It wouldn't work since we were allowed to manipulate certain aspects of text, to...

berkes · on Jan 26, 2022

You could even just move a few words around, depending on the language. Depending on the language, you could even just move a few words around.

Do that randomly, combine the products, and you might get enough entropy to create unique fingerprints for each download. Randomly do that, combine the products, and you might get enough entropy to create unique fingerprints for each download.

(This silly example can create 4 unique fingerprints)

Wowfunhappy · on Jan 26, 2022

When I write, I put a great deal of thought into how to arrange sentences for maximum clarity or effectiveness. I would not appreciate an eBook service messing with that, even if the meaning was unchanged.

In the most extreme case, imagine if this was a book of poetry.

viraptor · on Jan 26, 2022

For PDF you can do this in a much more subtle way. In a typical block of text every individual letter comes with its own kerning adjustment. You can adjust those in a way that's invisible to the reader but still allows fingerprinting. There's probably 1000 different options too - don't think of moving words as in swapping positions in a sentence. (I know parent suggested it, but that's silly)

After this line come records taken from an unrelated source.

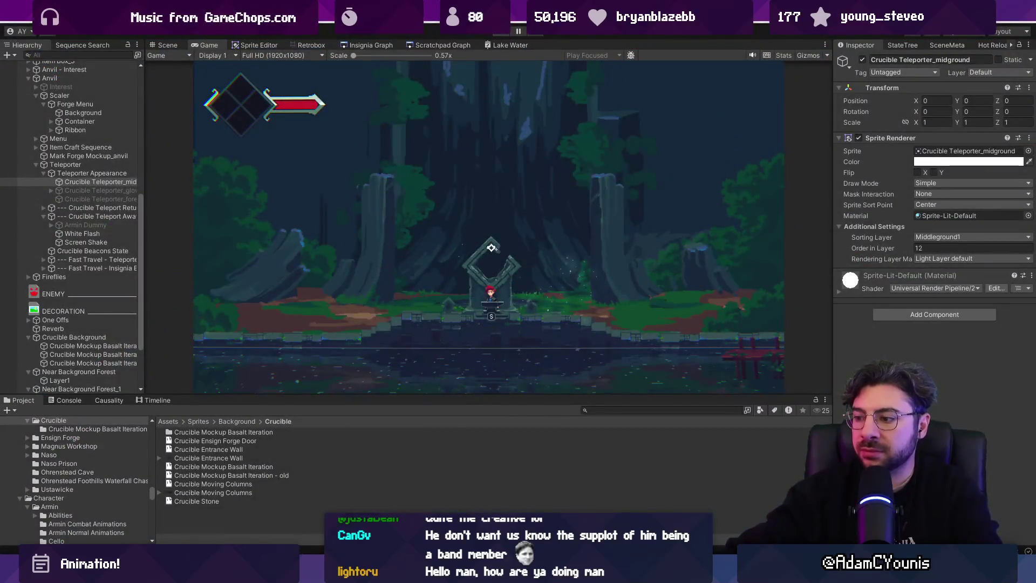
key(alt+Tab)
key(b)
alt+click(504, 318)
Enlarge the pencil to 10px and undo the earlier dark test strokes.
key(plus)
key(plus)
key(plus)
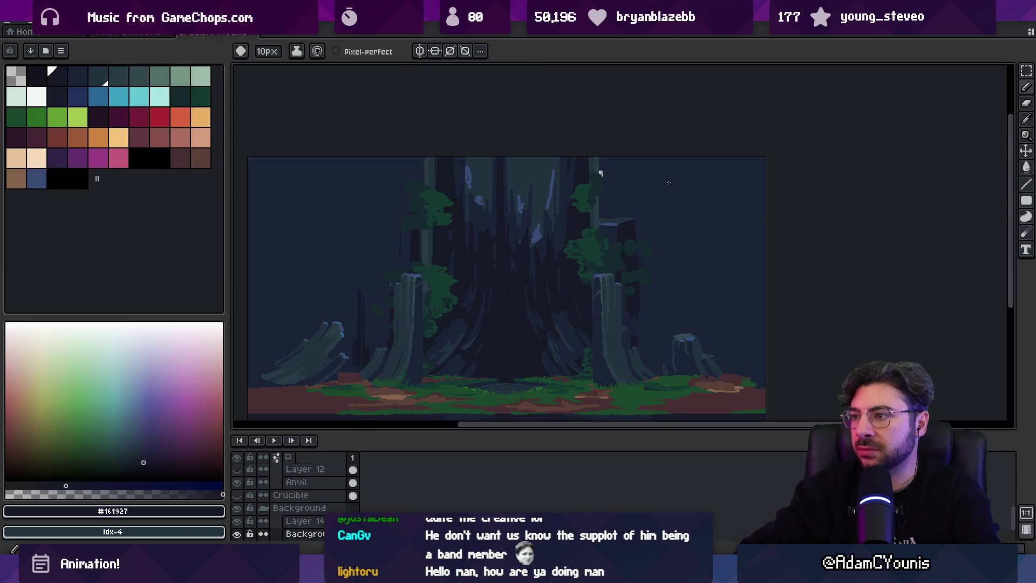
key(ctrl+z)
mouse_move(713, 167)
mouse_down()
mouse_move(669, 170)
mouse_move(656, 156)
mouse_move(696, 187)
mouse_move(671, 234)
mouse_move(764, 316)
mouse_up()
key(ctrl+z)
key(ctrl+z)
key(ctrl+z)
key(space)
Turn on vertical symmetry and paint a mirrored dark navy trunk stroke.
drag(585, 286, 703, 297)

matheusmoreira · on Jan 26, 2022

These probably wouldn't survive extraction of the pure text, would they?

out_of_protocol · on Jan 26, 2022

Replacing characters with identical-looking unicode chars, adding extra spaces here and there, adding newlines (and more spaces :)), adding random typos, use dictionary with "safe" word/phrase replacements etc. And don't forget about formulas, charts etc - pure text version is not too useful on its own

hdjjhhvvhga · on Jan 26, 2022

If you deal with fiction and the like where you basically have just text then I think that's correct: it would be trivial to detect the watermarks in various copies by simply comparing them. I was dealing with PDFs containing tables, formulas, illustrations, etc., so a plain-text version would be unusable.

snovv_crash · on Jan 26, 2022

Randomly choose 3 big paragraphs in the entire ebook to add an extra newline in the middle of at the end of a random sentence. This would be my choice if I had to do some kind of invisible watermarking, at least.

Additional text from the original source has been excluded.